Prompt: Apart from any images, the entries are to be output exactly.

Source records:
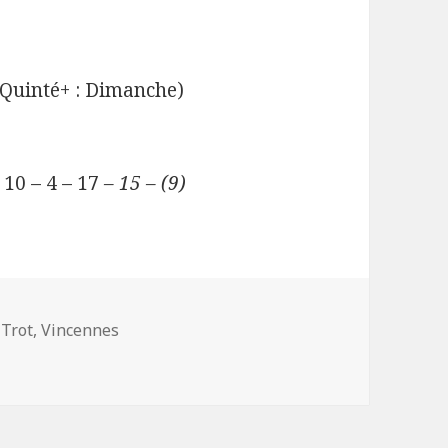
Quinté+ : Dimanche)
 10 – 4 – 17
– 15 – (9)
,
Trot
,
Vincennes
05/19 à Vincennes (R1C3) pour 20h15 :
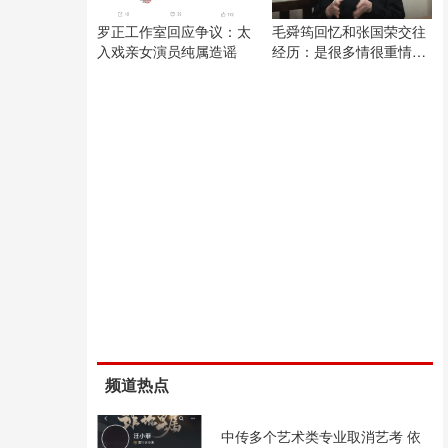
罗正工作室回应争议：太
毛舜筠回忆和张国荣交往
入戏亲女演员纯属造谣
经历：是很多情很重情的
人
频道热点
中传多个艺术类专业取消艺考 依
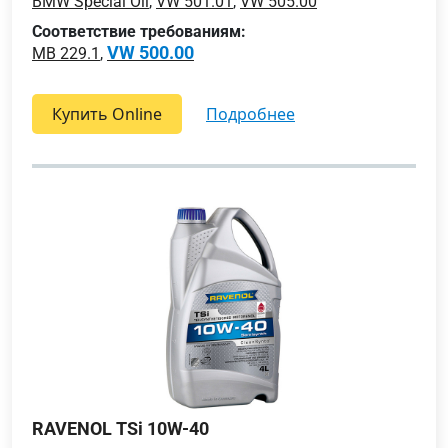
BMW Special Oil
,
VW 501.01
,
VW 505.00
Соответствие требованиям:
VW 500.00
MB 229.1
,
Купить Online
подробнее
RAVENOL TSi 10W-40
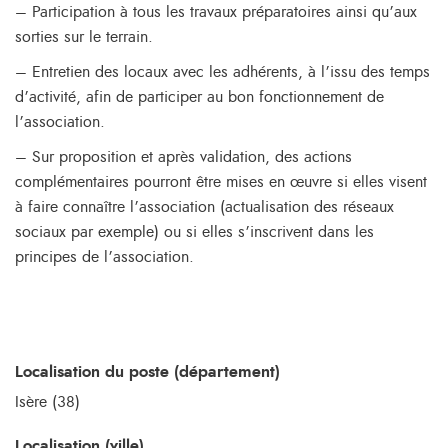
– Participation à tous les travaux préparatoires ainsi qu’aux
sorties sur le terrain.
– Entretien des locaux avec les adhérents, à l’issu des temps
d’activité, afin de participer au bon fonctionnement de
l’association.
– Sur proposition et après validation, des actions
complémentaires pourront être mises en œuvre si elles visent
à faire connaître l’association (actualisation des réseaux
sociaux par exemple) ou si elles s’inscrivent dans les
principes de l’association.
Localisation du poste (département)
Isère (38)
Localisation (ville)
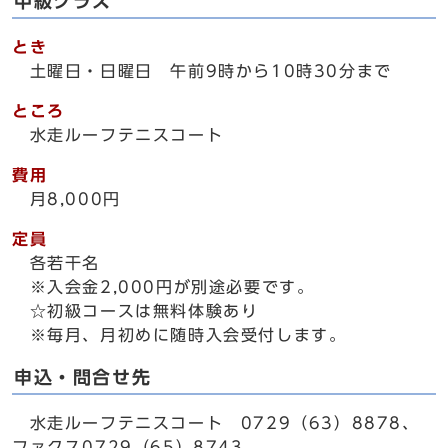
中級クラス
とき
土曜日・日曜日 午前9時から10時30分まで
ところ
水走ルーフテニスコート
費用
月8,000円
定員
各若干名
※入会金2,000円が別途必要です。
☆初級コースは無料体験あり
※毎月、月初めに随時入会受付します。
申込・問合せ先
水走ルーフテニスコート 0729（63）8878、
ファクス0729（65）8743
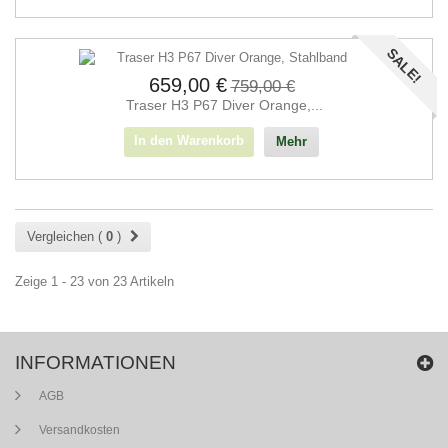
SALE!
659,00 €
759,00 €
Traser H3 P67 Diver Orange,...
In den Warenkorb
Mehr
Vergleichen (
0
)
Zeige 1 - 23 von 23 Artikeln
INFORMATIONEN
AGB
Versandkosten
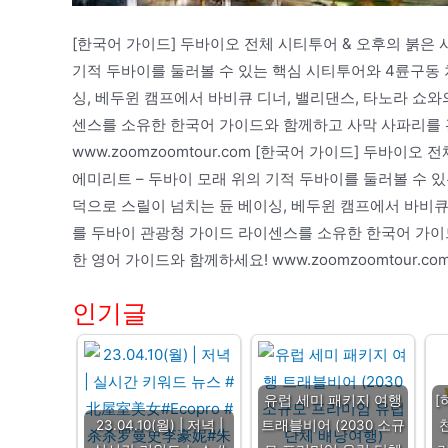
[한국어 가이드] 두바이오 전체 시티투어 & 오후의 붉은 사
기적 두바이를 둘러볼 수 있는 핵심 시티투어와 4륜구동
싱, 베두윈 캠프에서 바비큐 디너, 밸리댄스, 타노라 쇼
센스를 소유한 한국어 가이드와 함께하고 사막 사파리를 
www.zoomzoomtour.com [한국어 가이드] 두바이오 
에미리트 – 두바이 모래 위의 기적 두바이를 둘러볼 수 
덕으로 스릴이 넘치는 듄 베이싱, 베두윈 캠프에서 바비큐
를 두바이 관광청 가이드 라이센스를 소유한 한국어 가이
한 영어 가이드와 함께하세요! www.zoomzoomtour.co
인기글
유럽 세미 패키지 여행
[
23.04.10(월) | 저녁 |
트래블비어 (2030 소규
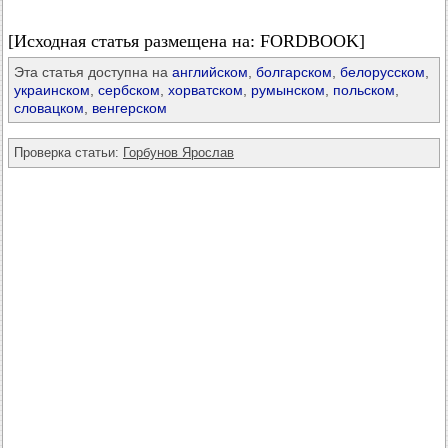
[Исходная статья размещена на: FORDBOOK]
Эта статья доступна на
английском
,
болгарском
,
белорусском
,
украинском
,
сербском
,
хорватском
,
румынском
,
польском
,
словацком
,
венгерском
Проверка статьи:
Горбунов Ярослав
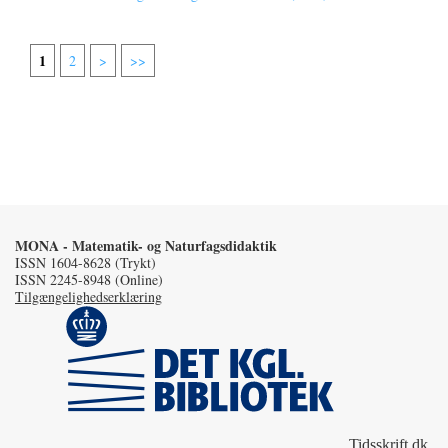
1
2
>
>>
MONA - Matematik- og Naturfagsdidaktik
ISSN 1604-8628 (Trykt)
ISSN 2245-8948 (Online)
Tilgængelighedserklæring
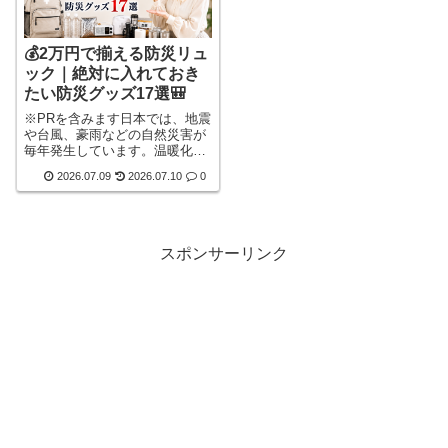
💰2万円で揃える防災リュ
ック｜絶対に入れておき
たい防災グッズ17選🎒
※PRを含みます日本では、地震
や台風、豪雨などの自然災害が
毎年発生しています。温暖化に
より、災害はいつ起こるか分か
2026.07.09
2026.07.10
0
らず、外出先で被災する可能性
もあります。そのため、自宅に
備蓄品を用意するだけでは十分
とはいえません。普段から最低
限の防災グッズを持ち歩き、万
スポンサーリンク
が一の事態に備えておくことが
大切です。最近では、かさばら
ないコンパクトな防災ポーチ
や、防災用品をウォーターボト
ルに収納する「防災ボトル」を
バッグに詳しく見る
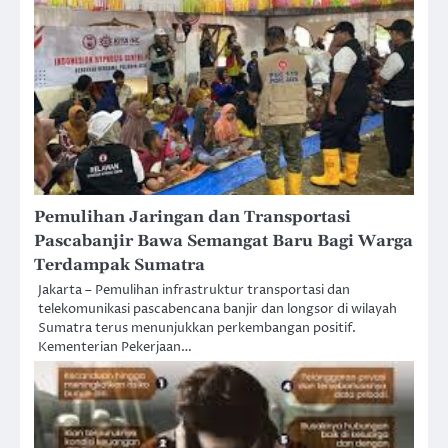
Pemulihan Jaringan dan Transportasi
Pascabanjir Bawa Semangat Baru Bagi Warga
Terdampak Sumatra
Jakarta – Pemulihan infrastruktur transportasi dan
telekomunikasi pascabencana banjir dan longsor di wilayah
Sumatra terus menunjukkan perkembangan positif.
Kementerian Pekerjaan…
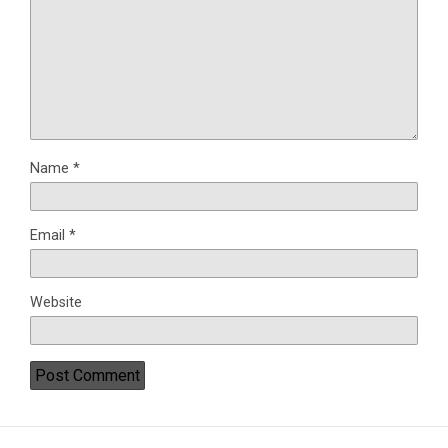
Name
*
Email
*
Website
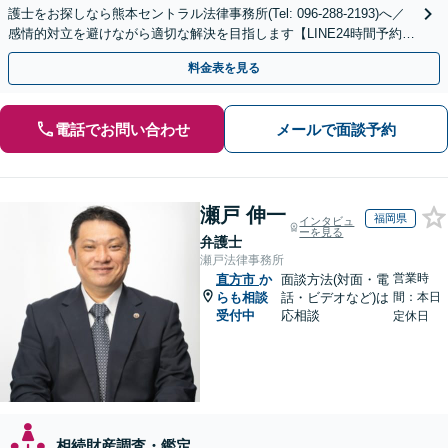
護士をお探しなら熊本セントラル法律事務所(Tel: 096-288-2193)へ／
感情的対立を避けながら適切な解決を目指します【LINE24時間予約受
付可】【休日・夜間相談可】
料金表を見る
電話でお問い合わせ
メールで面談予約
瀬戸 伸一
福岡県
インタビュ
ーを見る
弁護士
瀬戸法律事務所
営業時
直方市
か
面談方法(対面・電
らも相談
話・ビデオなど)は
間：本日
受付中
応相談
定休日
相続財産調査・鑑定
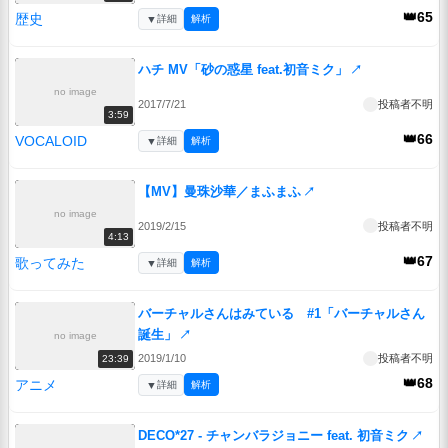
👑65
歴史
▼
詳細
解析
ハチ MV「砂の惑星 feat.初音ミク」
↗
no image
2017/7/21
投稿者不明
3:59
👑66
VOCALOID
▼
詳細
解析
【MV】曼珠沙華／まふまふ
↗
no image
2019/2/15
投稿者不明
4:13
👑67
歌ってみた
▼
詳細
解析
バーチャルさんはみている #1「バーチャルさん
誕生」
↗
no image
2019/1/10
投稿者不明
23:39
👑68
アニメ
▼
詳細
解析
DECO*27 - チャンバラジョニー feat. 初音ミク
↗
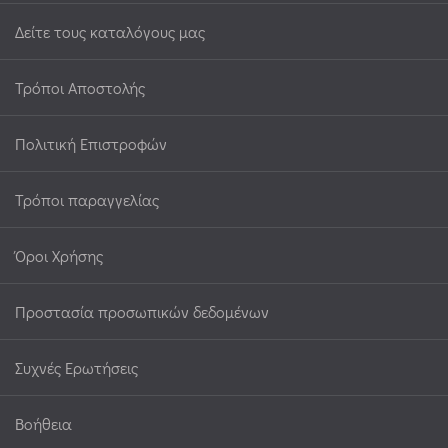
Δείτε τους καταλόγους μας
Τρόποι Αποστολής
Πολιτική Επιστροφών
Τρόποι παραγγελίας
Όροι Χρήσης
Προστασία προσωπικών δεδομένων
Συχνές Ερωτήσεις
Βοήθεια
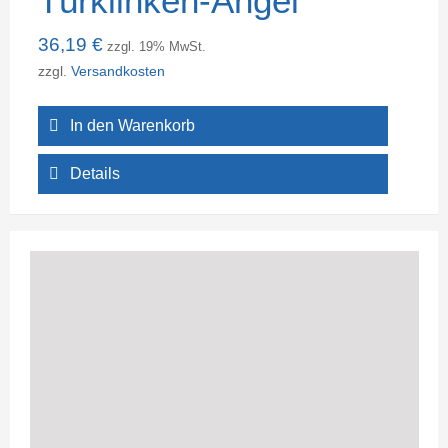
Türklinken-Angel
36,19
€
zzgl. 19% MwSt.
zzgl.
Versandkosten
In den Warenkorb
Details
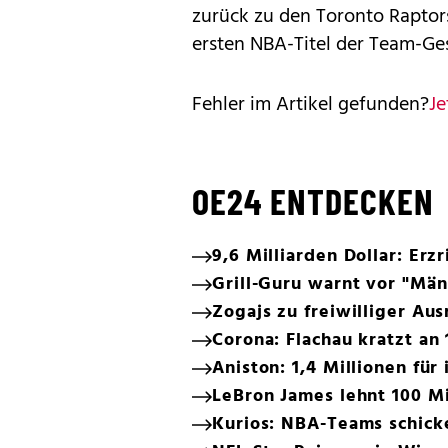
zurück zu den Toronto Raptors
ersten NBA-Titel der Team-Ges
Fehler im Artikel gefunden?
Je
OE24 ENTDECKEN
9,6 Milliarden Dollar: Er
Grill-Guru warnt vor "Mä
Zogajs zu freiwilliger Aus
Corona: Flachau kratzt an
Aniston: 1,4 Millionen für
LeBron James lehnt 100 Mi
Kurios: NBA-Teams schic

Exercise answer:
Quinté+ : Dimanche)
 10 – 4 – 17
– 15 – (9)
,
Trot
,
Vincennes
05/19 à Vincennes (R1C3) pour 20h15 :
罗正工作室回应争议：太
毛舜筠回忆和张国荣交往
入戏亲女演员纯属造谣
经历：是很多情很重情的
人
频道热点
中传多个艺术类专业取消艺考 依
BMW Special Oil
,
VW 501.01
,
VW 505.00
Соответствие требованиям:
VW 500.00
MB 229.1
,
Купить Online
подробнее
RAVENOL TSi 10W-40
– Participation à tous les travaux préparatoires ainsi qu’aux
sorties sur le terrain.
– Entretien des locaux avec les adhérents, à l’issu des temps
d’activité, afin de participer au bon fonctionnement de
l’association.
– Sur proposition et après validation, des actions
complémentaires pourront être mises en œuvre si elles visent
à faire connaître l’association (actualisation des réseaux
sociaux par exemple) ou si elles s’inscrivent dans les
principes de l’association.
Localisation du poste (département)
Isère (38)
Localisation (ville)
中級クラス
とき
土曜日・日曜日 午前9時から10時30分まで
ところ
水走ルーフテニスコート
費用
月8,000円
定員
各若干名
※入会金2,000円が別途必要です。
☆初級コースは無料体験あり
※毎月、月初めに随時入会受付します。
申込・問合せ先
水走ルーフテニスコート 0729（63）8878、
ファクス0729（65）8743
SALE!
659,00 €
759,00 €
Traser H3 P67 Diver Orange,...
In den Warenkorb
Mehr
Vergleichen (
0
)
Zeige 1 - 23 von 23 Artikeln
INFORMATIONEN
AGB
Versandkosten
[한국어 가이드] 두바이오 전체 시티투어 & 오후의 붉은 사
기적 두바이를 둘러볼 수 있는 핵심 시티투어와 4륜구동
싱, 베두윈 캠프에서 바비큐 디너, 밸리댄스, 타노라 쇼
센스를 소유한 한국어 가이드와 함께하고 사막 사파리를 
www.zoomzoomtour.com [한국어 가이드] 두바이오 
에미리트 – 두바이 모래 위의 기적 두바이를 둘러볼 수 
덕으로 스릴이 넘치는 듄 베이싱, 베두윈 캠프에서 바비큐
를 두바이 관광청 가이드 라이센스를 소유한 한국어 가이
한 영어 가이드와 함께하세요! www.zoomzoomtour.co
인기글
유럽 세미 패키지 여행
[
23.04.10(월) | 저녁 |
트래블비어 (2030 소규
[Исходная статья размещена на: FORDBOOK]
Эта статья доступна на
английском
,
болгарском
,
белорусском
,
украинском
,
сербском
,
хорватском
,
румынском
,
польском
,
словацком
,
венгерском
Проверка статьи:
Горбунов Ярослав
1
2
>
>>
MONA - Matematik- og Naturfagsdidaktik
ISSN 1604-8628 (Trykt)
ISSN 2245-8948 (Online)
Tilgængelighedserklæring
💰2万円で揃える防災リュ
ック｜絶対に入れておき
たい防災グッズ17選🎒
※PRを含みます日本では、地震
や台風、豪雨などの自然災害が
毎年発生しています。温暖化に
より、災害はいつ起こるか分か
2026.07.09
2026.07.10
0
らず、外出先で被災する可能性
もあります。そのため、自宅に
備蓄品を用意するだけでは十分
とはいえません。普段から最低
限の防災グッズを持ち歩き、万
スポンサーリンク
が一の事態に備えておくことが
大切です。最近では、かさばら
ないコンパクトな防災ポーチ
や、防災用品をウォーターボト
ルに収納する「防災ボトル」を
バッグに詳しく見る
Pemulihan Jaringan dan Transportasi
Pascabanjir Bawa Semangat Baru Bagi Warga
Terdampak Sumatra
Jakarta – Pemulihan infrastruktur transportasi dan
telekomunikasi pascabencana banjir dan longsor di wilayah
Sumatra terus menunjukkan perkembangan positif.
Kementerian Pekerjaan…
Name
*
Email
*
Website
護士をお探しなら熊本セントラル法律事務所(Tel: 096-288-2193)へ／
感情的対立を避けながら適切な解決を目指します【LINE24時間予約受
付可】【休日・夜間相談可】
料金表を見る
電話でお問い合わせ
メールで面談予約
瀬戸 伸一
福岡県
インタビュ
ーを見る
弁護士
瀬戸法律事務所
営業時
直方市
か
面談方法(対面・電
らも相談
話・ビデオなど)は
間：本日
受付中
応相談
定休日
相続財産調査・鑑定
👑65
歴史
▼
詳細
解析
ハチ MV「砂の惑星 feat.初音ミク」
↗
no image
2017/7/21
投稿者不明
3:59
👑66
VOCALOID
▼
詳細
解析
【MV】曼珠沙華／まふまふ
↗
no image
2019/2/15
投稿者不明
4:13
👑67
歌ってみた
▼
詳細
解析
バーチャルさんはみている #1「バーチャルさん
誕生」
↗
no image
2019/1/10
投稿者不明
23:39
👑68
アニメ
▼
詳細
解析
DECO*27 - チャンバラジョニー feat. 初音ミク
↗
Δείτε τους καταλόγους μας
Τρόποι Αποστολής
Πολιτική Επιστροφών
Τρόποι παραγγελίας
Όροι Χρήσης
Προστασία προσωπικών δεδομένων
Συχνές Ερωτήσεις
Βοήθεια
Türklinken-Angel
36,19
€
zzgl. 19% MwSt.
zzgl.
Versandkosten
In den Warenkorb
Details
zurück zu den Toronto Raptors
ersten NBA-Titel der Team-Ges
Fehler im Artikel gefunden?
Je
OE24 ENTDECKEN
9,6 Milliarden Dollar: Er
Grill-Guru warnt vor "Mä
Zogajs zu freiwilliger Aus
Corona: Flachau kratzt an
Aniston: 1,4 Millionen für
LeBron James lehnt 100 Mi
Kurios: NBA-Teams schic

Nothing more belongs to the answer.